J. Wrout, the North Melbourne half-forward, who will miss a trip to Sydney with the Victorian Football League's carnival team because he broke his leg in the North Melbourne—Fitzroy match on Saturday, is still wondering how it happened.
"I can't get over it", he said today. "It was the simplest accident imaginable. I just went up for a mark, slipped and fell, and could hardly believe it when I found I couldn't rise, because my leg was broken. Nobody even touched me while I was in the air.
"I have had hundreds of falls like that playing football, and scores of really hard knocks, but not anything really serious before. It is almost laughable to think that I stood up to all those knocks, only to go down in this fashion.
"It hurts to miss a trip to Sydney. That's the worst of this accident."
. . .
Five years ago, when at school, Wrout broke his arm and leg when he fell three storeys from a building in course of construction to a cobble-stone pavement. That accident stopped his football for nearly three years. Now he may miss another year. — The Herald, 17 July 1933.

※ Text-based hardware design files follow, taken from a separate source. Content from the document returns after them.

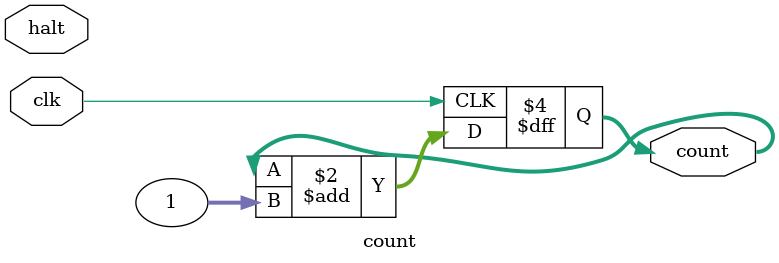
<source format=v>
`timescale 1ns / 1ps


module count(
    input clk,
    input halt,
    output reg [31:0]count
    );
    initial begin count <= 0; end
    always@(posedge clk)
        count <= count + 1;
endmodule

</source>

In 1934, he was the only North Melbourne player selected in the VFL representative team that played against South Australia on 16 June 1934; and, in 1935, he was selected as part of the VFL representative team that played against a combined Bendigo team on 3 August 1935.

===Carlton (VFL)===
In 1936, he was transferred to the Carlton Football Club, in exchange for Alan Crawford. He made his debut for Carlton in round 12, 1936, and went on to play in 130 senior games, and score 266 goals over nine seasons (1936 to 1944).

Wrout missed most of the 1938 season with a knee injury suffered in round 5, but returned in the final home-and-away round and played throughout the finals. Playing at centre half-forward, he was considered among the best on the ground in Carlton's 1938 VFL grand final victory against Collingwood, kicking four goals. It was the only premiership of Wrout's VFL career.

Wrout broke his leg, just above the ankle, in the third quarter of his 97th consecutive game with Carlton, the final game of the 1944 home-and-away season. The injury forced the almost 33 year-old Wrout into retirement.

==Carlton Football Club==
Wrout later had a long administrative career at Carlton, serving as Vice-President and chairman of selectors (1958-1978). He was elected into the Carlton Hall of Fame in 2016.

==Death==
He died at St Vincent's Hospital, in Fitzroy, Victoria, on 16 June 1981.